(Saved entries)
- - -

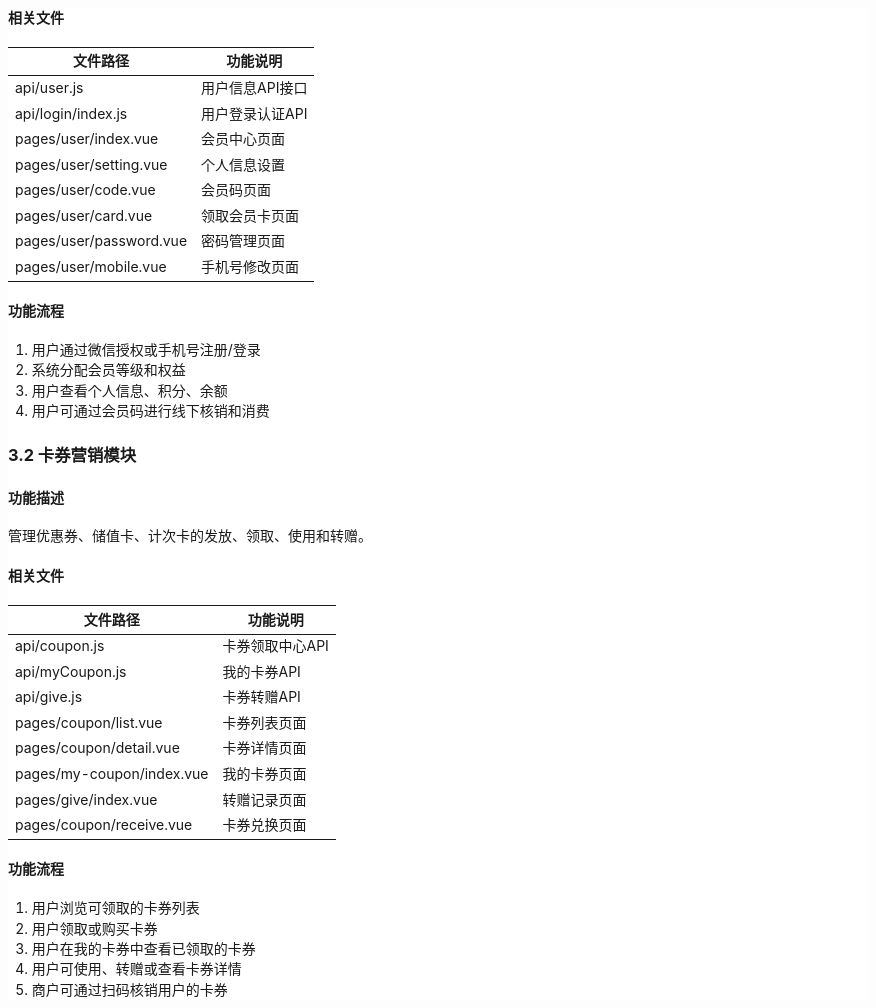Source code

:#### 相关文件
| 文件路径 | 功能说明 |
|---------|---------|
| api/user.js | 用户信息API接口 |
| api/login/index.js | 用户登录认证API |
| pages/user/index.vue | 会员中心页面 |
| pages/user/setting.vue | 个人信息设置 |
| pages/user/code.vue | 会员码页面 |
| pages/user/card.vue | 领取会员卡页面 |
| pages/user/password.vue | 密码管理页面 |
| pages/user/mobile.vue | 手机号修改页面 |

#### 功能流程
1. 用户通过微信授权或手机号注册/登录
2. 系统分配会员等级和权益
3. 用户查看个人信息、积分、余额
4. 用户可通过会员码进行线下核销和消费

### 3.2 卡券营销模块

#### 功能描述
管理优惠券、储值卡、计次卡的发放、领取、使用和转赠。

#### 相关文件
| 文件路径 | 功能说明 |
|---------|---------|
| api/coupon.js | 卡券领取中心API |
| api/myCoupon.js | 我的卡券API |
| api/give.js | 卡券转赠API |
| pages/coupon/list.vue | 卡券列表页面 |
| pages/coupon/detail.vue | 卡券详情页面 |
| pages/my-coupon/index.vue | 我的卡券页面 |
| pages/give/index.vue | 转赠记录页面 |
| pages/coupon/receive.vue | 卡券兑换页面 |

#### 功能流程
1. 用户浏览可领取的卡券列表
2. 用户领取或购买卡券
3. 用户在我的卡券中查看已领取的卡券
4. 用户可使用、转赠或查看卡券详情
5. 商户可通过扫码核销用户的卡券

- - -

* **Exercise requirements**: Each entry above is to be written out again unchanged, apart from the pictures, which are left out.

* **The completed task**:
Source code

:#### 相关文件
| 文件路径 | 功能说明 |
|---------|---------|
| api/user.js | 用户信息API接口 |
| api/login/index.js | 用户登录认证API |
| pages/user/index.vue | 会员中心页面 |
| pages/user/setting.vue | 个人信息设置 |
| pages/user/code.vue | 会员码页面 |
| pages/user/card.vue | 领取会员卡页面 |
| pages/user/password.vue | 密码管理页面 |
| pages/user/mobile.vue | 手机号修改页面 |

#### 功能流程
1. 用户通过微信授权或手机号注册/登录
2. 系统分配会员等级和权益
3. 用户查看个人信息、积分、余额
4. 用户可通过会员码进行线下核销和消费

### 3.2 卡券营销模块

#### 功能描述
管理优惠券、储值卡、计次卡的发放、领取、使用和转赠。

#### 相关文件
| 文件路径 | 功能说明 |
|---------|---------|
| api/coupon.js | 卡券领取中心API |
| api/myCoupon.js | 我的卡券API |
| api/give.js | 卡券转赠API |
| pages/coupon/list.vue | 卡券列表页面 |
| pages/coupon/detail.vue | 卡券详情页面 |
| pages/my-coupon/index.vue | 我的卡券页面 |
| pages/give/index.vue | 转赠记录页面 |
| pages/coupon/receive.vue | 卡券兑换页面 |

#### 功能流程
1. 用户浏览可领取的卡券列表
2. 用户领取或购买卡券
3. 用户在我的卡券中查看已领取的卡券
4. 用户可使用、转赠或查看卡券详情
5. 商户可通过扫码核销用户的卡券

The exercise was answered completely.